Machine-readable hardware designs
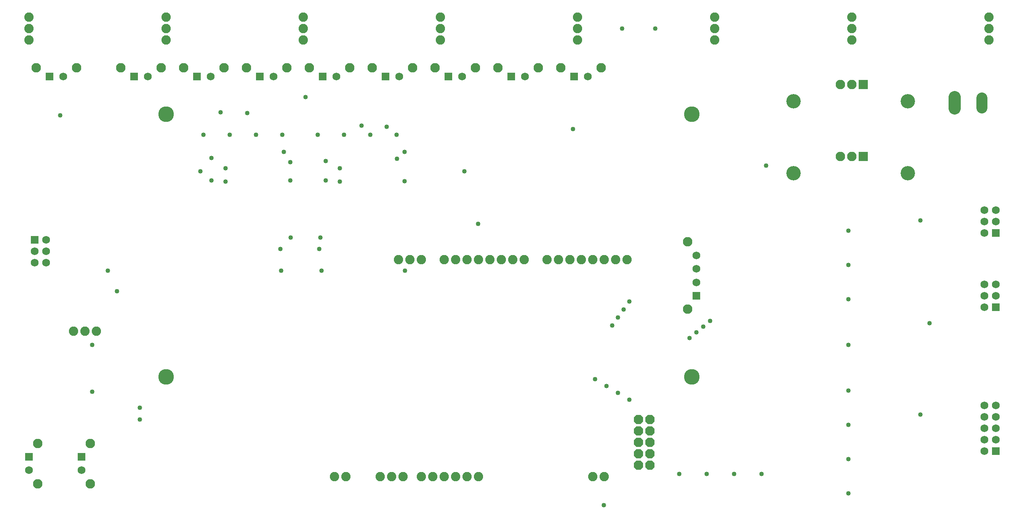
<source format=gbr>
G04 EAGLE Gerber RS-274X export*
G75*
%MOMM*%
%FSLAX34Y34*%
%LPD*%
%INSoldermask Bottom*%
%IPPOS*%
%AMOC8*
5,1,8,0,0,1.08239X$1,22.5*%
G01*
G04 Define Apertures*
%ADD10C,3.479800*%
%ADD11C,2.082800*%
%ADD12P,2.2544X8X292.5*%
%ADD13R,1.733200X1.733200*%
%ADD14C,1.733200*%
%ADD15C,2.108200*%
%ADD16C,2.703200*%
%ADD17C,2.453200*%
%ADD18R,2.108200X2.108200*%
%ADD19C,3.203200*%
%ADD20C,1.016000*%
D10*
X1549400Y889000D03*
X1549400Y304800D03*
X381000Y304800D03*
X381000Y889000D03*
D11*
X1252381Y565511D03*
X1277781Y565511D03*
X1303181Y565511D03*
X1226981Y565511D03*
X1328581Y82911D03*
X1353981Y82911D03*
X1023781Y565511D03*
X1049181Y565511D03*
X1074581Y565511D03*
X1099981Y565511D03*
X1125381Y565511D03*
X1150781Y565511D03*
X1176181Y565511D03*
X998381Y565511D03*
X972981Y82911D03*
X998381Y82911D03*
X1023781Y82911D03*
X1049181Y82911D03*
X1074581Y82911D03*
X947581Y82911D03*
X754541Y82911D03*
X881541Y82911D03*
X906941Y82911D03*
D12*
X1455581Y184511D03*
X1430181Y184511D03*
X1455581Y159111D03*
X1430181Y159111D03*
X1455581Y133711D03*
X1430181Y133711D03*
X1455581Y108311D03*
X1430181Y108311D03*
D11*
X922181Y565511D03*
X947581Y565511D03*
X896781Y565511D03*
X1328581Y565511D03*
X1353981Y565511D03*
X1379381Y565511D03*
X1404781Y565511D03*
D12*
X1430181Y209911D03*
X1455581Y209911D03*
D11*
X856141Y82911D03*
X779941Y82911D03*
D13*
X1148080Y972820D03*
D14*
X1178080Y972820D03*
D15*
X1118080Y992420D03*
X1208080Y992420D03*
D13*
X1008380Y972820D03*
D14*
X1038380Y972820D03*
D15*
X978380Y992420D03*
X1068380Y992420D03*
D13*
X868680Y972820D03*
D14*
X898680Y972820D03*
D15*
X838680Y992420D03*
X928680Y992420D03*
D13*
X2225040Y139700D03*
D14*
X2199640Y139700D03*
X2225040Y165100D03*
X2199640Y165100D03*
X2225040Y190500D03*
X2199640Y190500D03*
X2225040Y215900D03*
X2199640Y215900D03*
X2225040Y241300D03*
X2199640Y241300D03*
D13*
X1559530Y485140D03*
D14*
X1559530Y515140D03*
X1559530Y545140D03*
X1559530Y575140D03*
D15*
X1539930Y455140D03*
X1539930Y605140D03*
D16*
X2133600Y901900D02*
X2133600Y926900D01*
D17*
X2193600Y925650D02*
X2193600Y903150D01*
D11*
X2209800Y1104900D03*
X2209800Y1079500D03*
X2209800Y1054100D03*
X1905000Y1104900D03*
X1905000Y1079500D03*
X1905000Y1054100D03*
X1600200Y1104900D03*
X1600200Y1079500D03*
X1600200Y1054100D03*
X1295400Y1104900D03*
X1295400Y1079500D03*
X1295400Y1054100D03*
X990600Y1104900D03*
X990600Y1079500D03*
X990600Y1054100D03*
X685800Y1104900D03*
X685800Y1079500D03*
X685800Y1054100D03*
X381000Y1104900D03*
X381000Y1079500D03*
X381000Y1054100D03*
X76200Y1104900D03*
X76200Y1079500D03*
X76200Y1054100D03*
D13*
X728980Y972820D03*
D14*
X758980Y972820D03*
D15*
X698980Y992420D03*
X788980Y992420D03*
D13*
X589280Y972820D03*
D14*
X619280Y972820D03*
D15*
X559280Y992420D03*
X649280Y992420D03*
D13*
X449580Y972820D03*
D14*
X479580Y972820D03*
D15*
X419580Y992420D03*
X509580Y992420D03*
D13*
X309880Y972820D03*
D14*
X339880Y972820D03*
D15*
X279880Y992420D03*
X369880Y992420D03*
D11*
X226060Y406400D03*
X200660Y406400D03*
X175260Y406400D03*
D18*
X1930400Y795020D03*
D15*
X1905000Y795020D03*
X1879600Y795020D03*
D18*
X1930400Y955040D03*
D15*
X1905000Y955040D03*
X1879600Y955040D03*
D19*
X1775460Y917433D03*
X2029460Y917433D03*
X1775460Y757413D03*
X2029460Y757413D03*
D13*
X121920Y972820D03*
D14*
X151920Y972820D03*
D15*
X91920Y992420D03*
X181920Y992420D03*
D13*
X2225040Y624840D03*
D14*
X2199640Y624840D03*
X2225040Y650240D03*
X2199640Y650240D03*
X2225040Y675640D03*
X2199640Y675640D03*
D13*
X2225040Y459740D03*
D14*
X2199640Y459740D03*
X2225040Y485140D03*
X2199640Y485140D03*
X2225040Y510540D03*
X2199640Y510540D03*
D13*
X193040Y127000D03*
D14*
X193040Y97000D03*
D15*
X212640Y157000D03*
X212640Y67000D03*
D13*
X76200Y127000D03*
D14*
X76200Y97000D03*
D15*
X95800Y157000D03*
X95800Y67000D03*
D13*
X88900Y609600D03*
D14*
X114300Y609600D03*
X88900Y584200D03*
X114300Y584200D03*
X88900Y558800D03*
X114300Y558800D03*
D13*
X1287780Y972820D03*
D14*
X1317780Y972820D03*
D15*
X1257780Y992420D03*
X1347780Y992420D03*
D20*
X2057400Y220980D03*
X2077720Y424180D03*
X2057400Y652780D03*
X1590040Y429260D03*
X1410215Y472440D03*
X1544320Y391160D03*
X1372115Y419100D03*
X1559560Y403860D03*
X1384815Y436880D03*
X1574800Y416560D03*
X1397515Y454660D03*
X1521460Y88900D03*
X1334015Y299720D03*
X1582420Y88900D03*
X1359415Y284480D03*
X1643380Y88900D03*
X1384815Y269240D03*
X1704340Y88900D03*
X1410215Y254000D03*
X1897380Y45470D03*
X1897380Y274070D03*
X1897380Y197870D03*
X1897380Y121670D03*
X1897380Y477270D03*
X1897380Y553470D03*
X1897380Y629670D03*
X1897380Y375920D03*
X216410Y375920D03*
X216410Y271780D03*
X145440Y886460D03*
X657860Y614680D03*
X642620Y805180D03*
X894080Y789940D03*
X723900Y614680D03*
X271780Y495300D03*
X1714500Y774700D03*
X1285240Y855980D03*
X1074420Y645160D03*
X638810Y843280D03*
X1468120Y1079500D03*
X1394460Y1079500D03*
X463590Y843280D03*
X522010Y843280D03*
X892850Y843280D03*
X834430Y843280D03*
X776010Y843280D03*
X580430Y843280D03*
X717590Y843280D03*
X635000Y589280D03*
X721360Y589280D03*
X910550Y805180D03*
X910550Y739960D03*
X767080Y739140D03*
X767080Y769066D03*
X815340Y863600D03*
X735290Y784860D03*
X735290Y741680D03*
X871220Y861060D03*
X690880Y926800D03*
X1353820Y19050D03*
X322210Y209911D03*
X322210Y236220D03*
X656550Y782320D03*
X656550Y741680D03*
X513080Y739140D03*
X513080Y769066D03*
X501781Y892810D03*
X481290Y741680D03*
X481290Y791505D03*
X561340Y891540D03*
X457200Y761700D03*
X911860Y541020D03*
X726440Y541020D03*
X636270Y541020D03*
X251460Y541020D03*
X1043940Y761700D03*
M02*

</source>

### Work instruction
Return each record as written, minus its images.

### Result
<source format=gbr>
G04 EAGLE Gerber RS-274X export*
G75*
%MOMM*%
%FSLAX34Y34*%
%LPD*%
%INSoldermask Bottom*%
%IPPOS*%
%AMOC8*
5,1,8,0,0,1.08239X$1,22.5*%
G01*
G04 Define Apertures*
%ADD10C,3.479800*%
%ADD11C,2.082800*%
%ADD12P,2.2544X8X292.5*%
%ADD13R,1.733200X1.733200*%
%ADD14C,1.733200*%
%ADD15C,2.108200*%
%ADD16C,2.703200*%
%ADD17C,2.453200*%
%ADD18R,2.108200X2.108200*%
%ADD19C,3.203200*%
%ADD20C,1.016000*%
D10*
X1549400Y889000D03*
X1549400Y304800D03*
X381000Y304800D03*
X381000Y889000D03*
D11*
X1252381Y565511D03*
X1277781Y565511D03*
X1303181Y565511D03*
X1226981Y565511D03*
X1328581Y82911D03*
X1353981Y82911D03*
X1023781Y565511D03*
X1049181Y565511D03*
X1074581Y565511D03*
X1099981Y565511D03*
X1125381Y565511D03*
X1150781Y565511D03*
X1176181Y565511D03*
X998381Y565511D03*
X972981Y82911D03*
X998381Y82911D03*
X1023781Y82911D03*
X1049181Y82911D03*
X1074581Y82911D03*
X947581Y82911D03*
X754541Y82911D03*
X881541Y82911D03*
X906941Y82911D03*
D12*
X1455581Y184511D03*
X1430181Y184511D03*
X1455581Y159111D03*
X1430181Y159111D03*
X1455581Y133711D03*
X1430181Y133711D03*
X1455581Y108311D03*
X1430181Y108311D03*
D11*
X922181Y565511D03*
X947581Y565511D03*
X896781Y565511D03*
X1328581Y565511D03*
X1353981Y565511D03*
X1379381Y565511D03*
X1404781Y565511D03*
D12*
X1430181Y209911D03*
X1455581Y209911D03*
D11*
X856141Y82911D03*
X779941Y82911D03*
D13*
X1148080Y972820D03*
D14*
X1178080Y972820D03*
D15*
X1118080Y992420D03*
X1208080Y992420D03*
D13*
X1008380Y972820D03*
D14*
X1038380Y972820D03*
D15*
X978380Y992420D03*
X1068380Y992420D03*
D13*
X868680Y972820D03*
D14*
X898680Y972820D03*
D15*
X838680Y992420D03*
X928680Y992420D03*
D13*
X2225040Y139700D03*
D14*
X2199640Y139700D03*
X2225040Y165100D03*
X2199640Y165100D03*
X2225040Y190500D03*
X2199640Y190500D03*
X2225040Y215900D03*
X2199640Y215900D03*
X2225040Y241300D03*
X2199640Y241300D03*
D13*
X1559530Y485140D03*
D14*
X1559530Y515140D03*
X1559530Y545140D03*
X1559530Y575140D03*
D15*
X1539930Y455140D03*
X1539930Y605140D03*
D16*
X2133600Y901900D02*
X2133600Y926900D01*
D17*
X2193600Y925650D02*
X2193600Y903150D01*
D11*
X2209800Y1104900D03*
X2209800Y1079500D03*
X2209800Y1054100D03*
X1905000Y1104900D03*
X1905000Y1079500D03*
X1905000Y1054100D03*
X1600200Y1104900D03*
X1600200Y1079500D03*
X1600200Y1054100D03*
X1295400Y1104900D03*
X1295400Y1079500D03*
X1295400Y1054100D03*
X990600Y1104900D03*
X990600Y1079500D03*
X990600Y1054100D03*
X685800Y1104900D03*
X685800Y1079500D03*
X685800Y1054100D03*
X381000Y1104900D03*
X381000Y1079500D03*
X381000Y1054100D03*
X76200Y1104900D03*
X76200Y1079500D03*
X76200Y1054100D03*
D13*
X728980Y972820D03*
D14*
X758980Y972820D03*
D15*
X698980Y992420D03*
X788980Y992420D03*
D13*
X589280Y972820D03*
D14*
X619280Y972820D03*
D15*
X559280Y992420D03*
X649280Y992420D03*
D13*
X449580Y972820D03*
D14*
X479580Y972820D03*
D15*
X419580Y992420D03*
X509580Y992420D03*
D13*
X309880Y972820D03*
D14*
X339880Y972820D03*
D15*
X279880Y992420D03*
X369880Y992420D03*
D11*
X226060Y406400D03*
X200660Y406400D03*
X175260Y406400D03*
D18*
X1930400Y795020D03*
D15*
X1905000Y795020D03*
X1879600Y795020D03*
D18*
X1930400Y955040D03*
D15*
X1905000Y955040D03*
X1879600Y955040D03*
D19*
X1775460Y917433D03*
X2029460Y917433D03*
X1775460Y757413D03*
X2029460Y757413D03*
D13*
X121920Y972820D03*
D14*
X151920Y972820D03*
D15*
X91920Y992420D03*
X181920Y992420D03*
D13*
X2225040Y624840D03*
D14*
X2199640Y624840D03*
X2225040Y650240D03*
X2199640Y650240D03*
X2225040Y675640D03*
X2199640Y675640D03*
D13*
X2225040Y459740D03*
D14*
X2199640Y459740D03*
X2225040Y485140D03*
X2199640Y485140D03*
X2225040Y510540D03*
X2199640Y510540D03*
D13*
X193040Y127000D03*
D14*
X193040Y97000D03*
D15*
X212640Y157000D03*
X212640Y67000D03*
D13*
X76200Y127000D03*
D14*
X76200Y97000D03*
D15*
X95800Y157000D03*
X95800Y67000D03*
D13*
X88900Y609600D03*
D14*
X114300Y609600D03*
X88900Y584200D03*
X114300Y584200D03*
X88900Y558800D03*
X114300Y558800D03*
D13*
X1287780Y972820D03*
D14*
X1317780Y972820D03*
D15*
X1257780Y992420D03*
X1347780Y992420D03*
D20*
X2057400Y220980D03*
X2077720Y424180D03*
X2057400Y652780D03*
X1590040Y429260D03*
X1410215Y472440D03*
X1544320Y391160D03*
X1372115Y419100D03*
X1559560Y403860D03*
X1384815Y436880D03*
X1574800Y416560D03*
X1397515Y454660D03*
X1521460Y88900D03*
X1334015Y299720D03*
X1582420Y88900D03*
X1359415Y284480D03*
X1643380Y88900D03*
X1384815Y269240D03*
X1704340Y88900D03*
X1410215Y254000D03*
X1897380Y45470D03*
X1897380Y274070D03*
X1897380Y197870D03*
X1897380Y121670D03*
X1897380Y477270D03*
X1897380Y553470D03*
X1897380Y629670D03*
X1897380Y375920D03*
X216410Y375920D03*
X216410Y271780D03*
X145440Y886460D03*
X657860Y614680D03*
X642620Y805180D03*
X894080Y789940D03*
X723900Y614680D03*
X271780Y495300D03*
X1714500Y774700D03*
X1285240Y855980D03*
X1074420Y645160D03*
X638810Y843280D03*
X1468120Y1079500D03*
X1394460Y1079500D03*
X463590Y843280D03*
X522010Y843280D03*
X892850Y843280D03*
X834430Y843280D03*
X776010Y843280D03*
X580430Y843280D03*
X717590Y843280D03*
X635000Y589280D03*
X721360Y589280D03*
X910550Y805180D03*
X910550Y739960D03*
X767080Y739140D03*
X767080Y769066D03*
X815340Y863600D03*
X735290Y784860D03*
X735290Y741680D03*
X871220Y861060D03*
X690880Y926800D03*
X1353820Y19050D03*
X322210Y209911D03*
X322210Y236220D03*
X656550Y782320D03*
X656550Y741680D03*
X513080Y739140D03*
X513080Y769066D03*
X501781Y892810D03*
X481290Y741680D03*
X481290Y791505D03*
X561340Y891540D03*
X457200Y761700D03*
X911860Y541020D03*
X726440Y541020D03*
X636270Y541020D03*
X251460Y541020D03*
X1043940Y761700D03*
M02*

</source>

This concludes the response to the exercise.